Before you buy equipment for your small business, make sure you consider all appropriate options for small business equipment financing.
If you operate a small business, you know that it feels like there is always something you need to buy. For example, you might need new computers for the office, a new industrial-sized air fryer for your empanada catering business, or display racks for your clothing boutique. But it’s something you need now, either to continue with your current operation or to grow to the next level.
Your company may have a cash flow challenge, but you can still get the funding to buy the equipment you need for your company. You have some excellent options to consider, and it’s a good idea to take the time to research your alternatives. For example, you may want to consider a business loan, a business credit card, or a business line of credit. All of these have advantages and disadvantages you should investigate.
One common option when you need equipment financing for a small business is a loan specifically for the equipment. That financing could come from the equipment dealer or retailer, or a financial institution like a bank, credit union, or online broker. Which choice is optimal for your circumstances is the part you have to investigate.
In many situations, the equipment you need can serve as collateral for the loan you obtain to get it. So, if you need a $20,000 convertible scaffold for your painting business, the scaffold is used to secure the loan. If you don’t pay as agreed, the lender can repossess the scaffold you bought and sell it to recoup their investment.
In reality, if you buy new equipment, once you start using it, the value falls below what you paid, so the lender may not get all their money back. Furthermore, the lender is in the lending business, not the painting business. They really don’t want to reclaim, appraise, and sell your scaffold (or any other equipment.) It’s a hassle, and they won’t come out even or ahead. The lender wants to loan money to a business that will pay it back as agreed.
To find the best equipment financing for small businesses, consider a loan broker that will help you uncover the possibilities you might otherwise miss. Don’t overlook the bank your company works with for your checking and other credit needs, but don’t stop there. Consider online lenders, credit unions, and even dealer financing.
Your equipment financing could be a short or long-term loan. It depends partly on what you are buying and how expensive it is. For example, if you purchase something that will depreciate (lose value and usefulness) very quickly, you will probably only be able to obtain short-term financing. That’s why buying office equipment with short repayment periods is typical. The lender doesn’t want the computer to be obsolete even before you finish paying the loan off.
In contrast, equipment financing for small businesses can be obtained for a longer-term if the items you need are durable.
The rate and terms you can get for equipment financing will depend significantly on your credit. That means your company credit and, most likely, your personal credit status as well. If you own and operate a small business, the lender will rely on your individual creditworthiness at least as much as on your company’s financial history. However, you will still need to present detailed financial statements, including profit and loss, for the company. It may also be wise to submit your business plan, particularly if the new equipment will help you expand or improve operations.

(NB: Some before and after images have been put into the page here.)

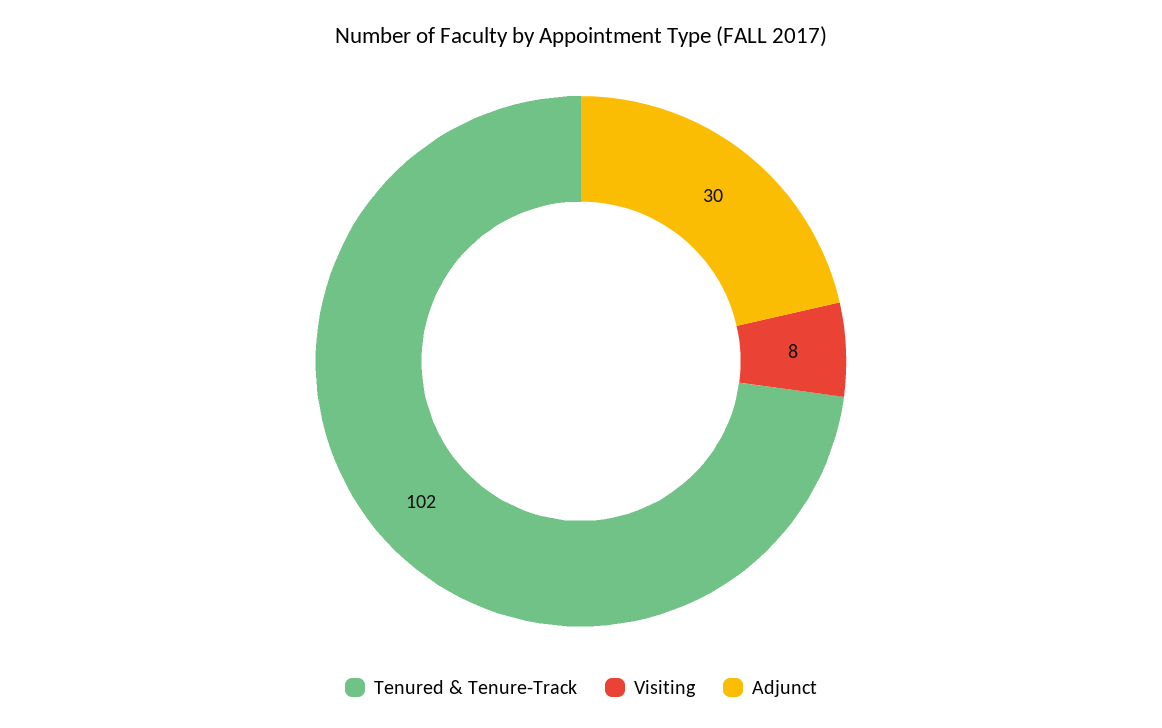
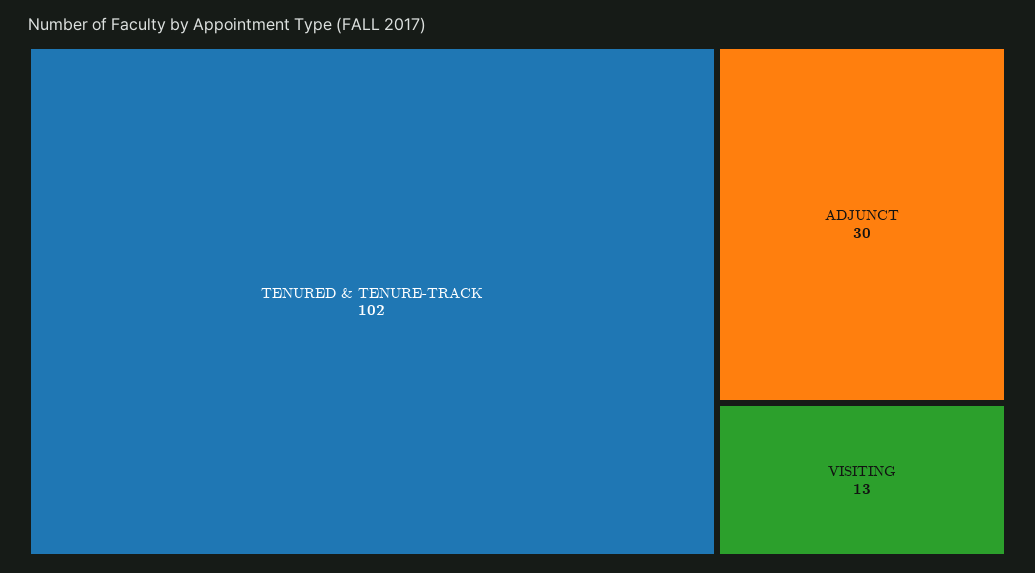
  {
    "Tenured & Tenure-Track": 102,
-   "Visiting": 8,
+   "Visiting": 13,
    "Adjunct": 30
  }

Interest rates for small business equipment financing cover a wide range. For example, you might get an interest rate as low as four percent with outstanding credit, or you could pay as much as thirty percent if you have some significant blemishes on your company or personal credit report.
The answer to this depends partly on your credit, the type of equipment you need, and the lender, but the short answer is “most likely.” Lenders like down payments (just like car dealers) because that helps protect them if you default on the loan. If less than the total value is at risk, collecting is easier. In addition, if you have put money in, you are more likely to be committed to the financing.
Don’t look at the down payment as a disadvantage because it may help you obtain better financing terms for the equipment your small business needs. Plus, you can use a reasonable down payment to lower your payments overall. This method will help even more if you don’t get the best interest rate.
One potentially significant advantage of getting small business equipment financing is that you will improve your credit ranking if you successfully make the payments on time. If it’s already good, it will get better, and if it is mediocre or worse, successfully discharging the loan can provide a boost. Your next loan, line of credit, or financing will likely have better terms, saving you money in the future.
If the equipment is heavy and durable, you may also gain a tax deduction for depreciation. Talk to your accountant about that, but consider it when calculating affordability. You may also be able to deduct some of the loan interest from your business income. That’s another topic for your accountant.
Being responsible about how you borrow for your business is one way to foster financial success. If you carefully review the options before deciding, you will be on the path to growth and success for your business.